Relative survival rates among renal cell cancer patients continued to fall even up to 10 years after diagnosis (Fig. 38.5) (13). The decline in survival for patients diagnosed with localized cancers tended to be linear over time, whereas for patients with more advanced tumors, rates decreased more rapidly during the earlier months following diagnosis. The long-term survival tended to be poorer among blacks than whites regardless of tumor stage at diagnosis. The racial disparities in survival across tumor stages explain, to some extent, the overall lower relative survival rates among blacks than among whites, despite the higher percentage of blacks with localized cancers.

Considered a causal risk factor for RCC by both the US Surgeon General and the International Agency for Research on Cancer (14,15), cigarette smoking has been shown to increase RCC risk in most studies. However, the risk associated with smoking is relatively modest. A meta-analysis of 24 studies showed that compared to lifetime nonsmokers, ever smoking increased RCC risk by about 50% in men and 20% in women (16). A dose-response of risk with increasing number of cigarettes smoked was evident, doubling in men and increasing by nearly 60% in women who smoked more than a pack of cigarettes per day. Among former smokers, the risk decreases with increasing years of smoking cessation, but the reduction in risk is generally small until 10 or more years after quitting (16,17). An association with other tobacco products, including cigars, pipes, and smokeless tobacco, has not been consistently observed (15,18).

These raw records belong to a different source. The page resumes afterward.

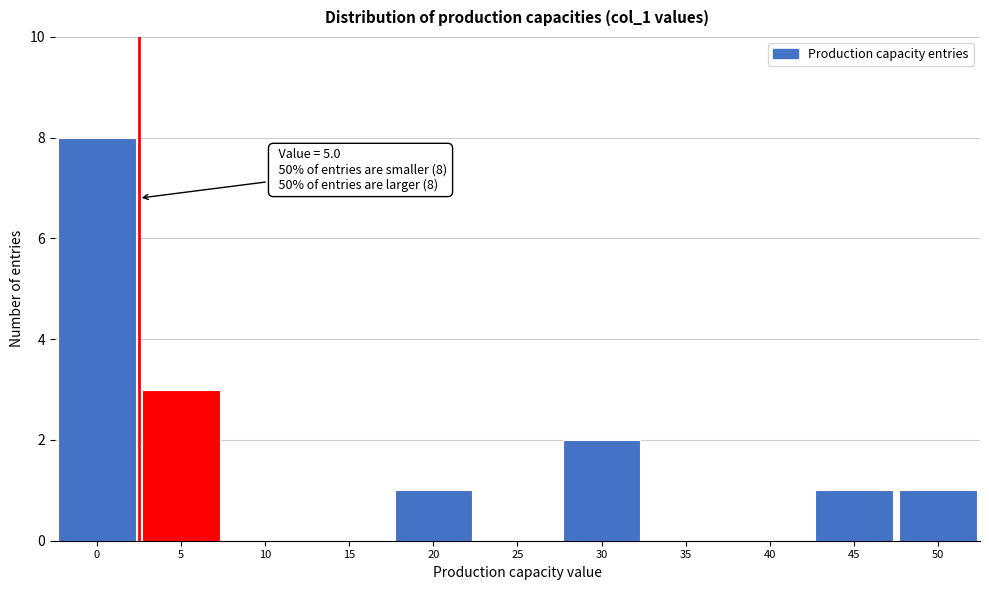

Reading left to right, list all the values displayed in this chart.

0=8	5=3	10=0	15=0	20=1	25=0	30=2	35=0	40=0	45=1	50=1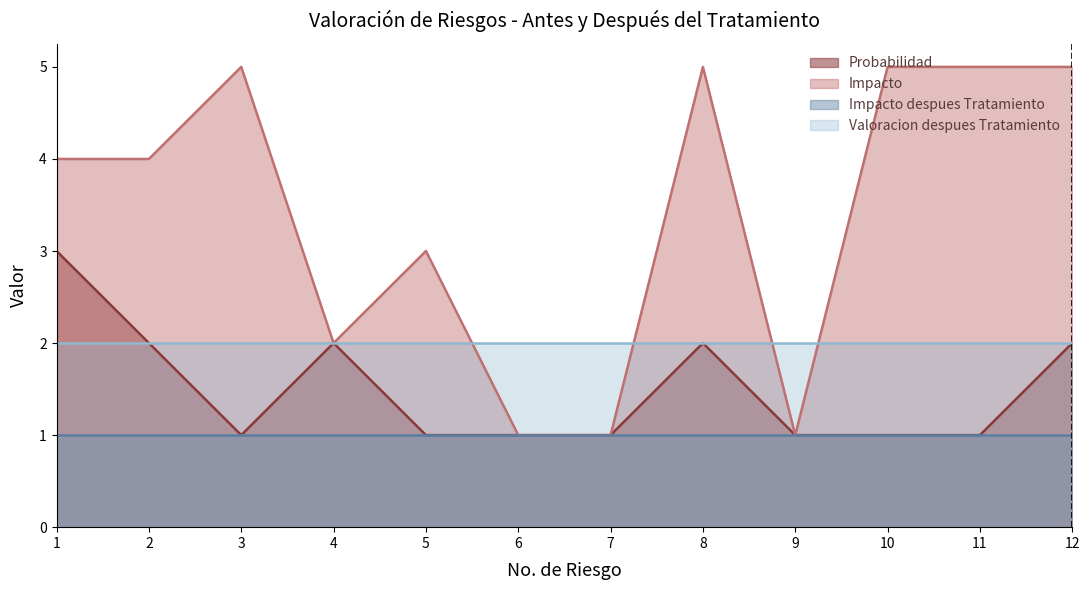

Is the value of Probabilidad at 12 greater than the value of Impacto at 2?

No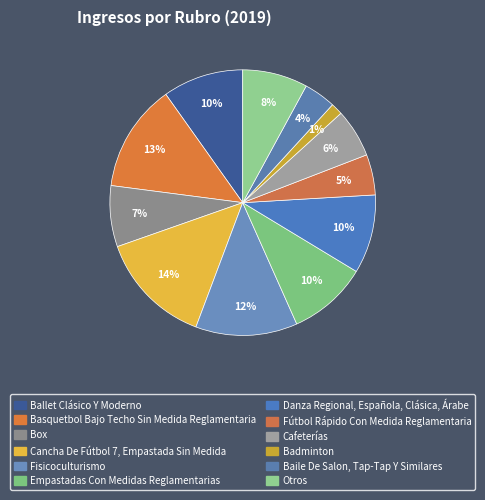

What percentage is the Danza Regional, Española, Clásica, Árabe slice, to the nearest percent?

10%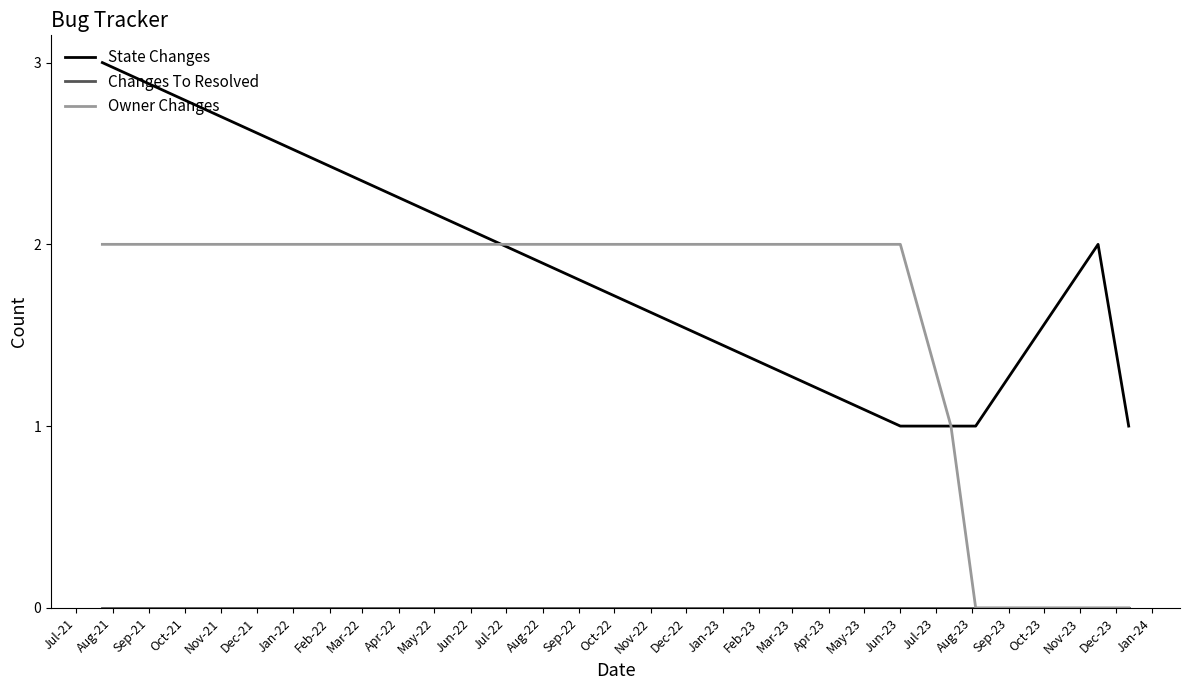

What is the greatest value displayed?

3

Smoking is hypothesized to increase RCC risk through chronic tissue hypoxia and increased DNA damage due to sensitivity to tobacco carcinogens (19,20). Since the prevalence of cigarette smoking has declined for over four decades (21), smoking is unlikely to have contributed to the continuing rise in RCC incidence in the United States. Further, its relative impact on RCC occurrence is expected to diminish over time.

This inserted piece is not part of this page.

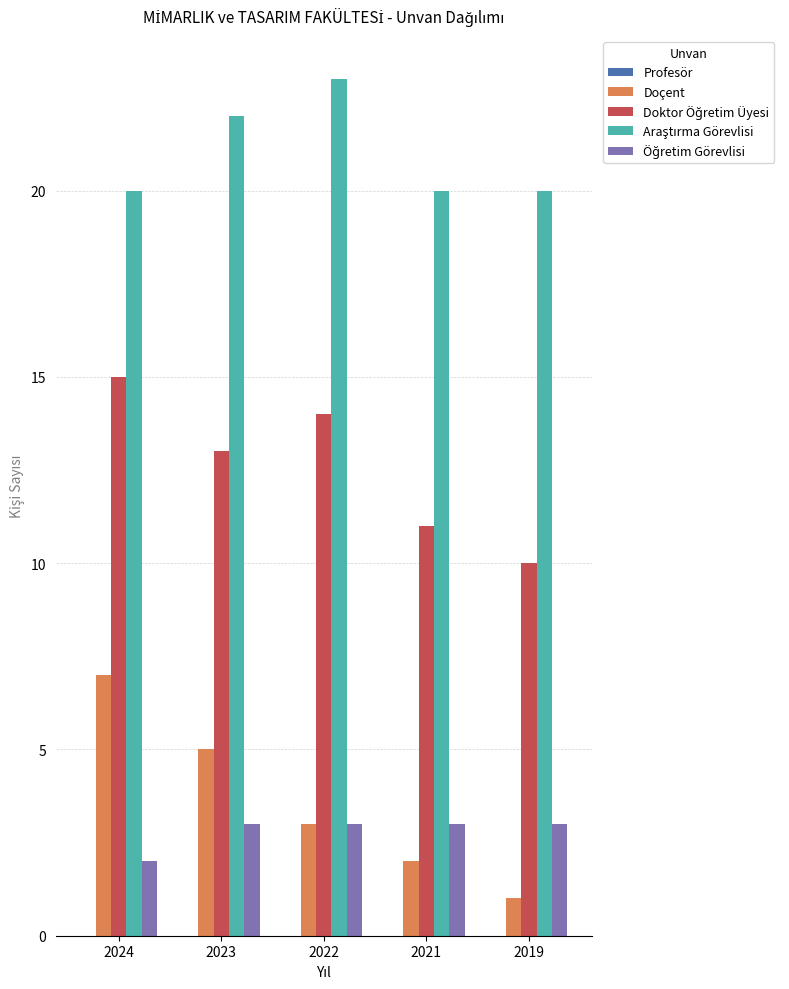

At how many categories does at least one series exceed 4?

5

An increased risk of RCC has been associated with overweight and obesity in most epidemiologic studies. These conditions are estimated to play a role in over 40% of RCC occurring in the United States (22). In prospective studies conducted worldwide, individuals who were obese or overweight at baseline were found to have an elevated risk of RCC during the follow-up period (23,24,25,26,27,28,29,30,31,32,33). Furthermore, the risk increased in a dose-response manner with increasing body weight. In a meta-analysis of data from prospective studies, it was estimated that RCC risk increased 24% for men and 34% for women for every 5 kg/m2 increase in body mass index (BMI) (34). The marked increases in the prevalence of obesity in the United States during the past few decades likely have contributed to the continuing rise in RCC incidence. The recent data showing
highest rates of obesity among blacks may also explain, in part, the racial disparity of RCC occurrence in this country (35).

An enlarged waist-to-hip ratio has also been linked to RCC risk, but an independent effect from that of BMI per se is not yet supported (11,24,29,30,33). In addition, weight fluctuations and weight gain during adulthood have been shown to increase risk after adjusting for BMI, but the evidence is still limited (23,30,33). The pathophysiology underlying the association between excess body weight and RCC risk is not fully understood but is hypothesized to include insulin resistance and compensatory hyperinsulinemia, altered production of adipokines, obesity-induced inflammatory response, lipid peroxidation and oxidative stress, and chronic tissue hypoxia (19,22,36,37).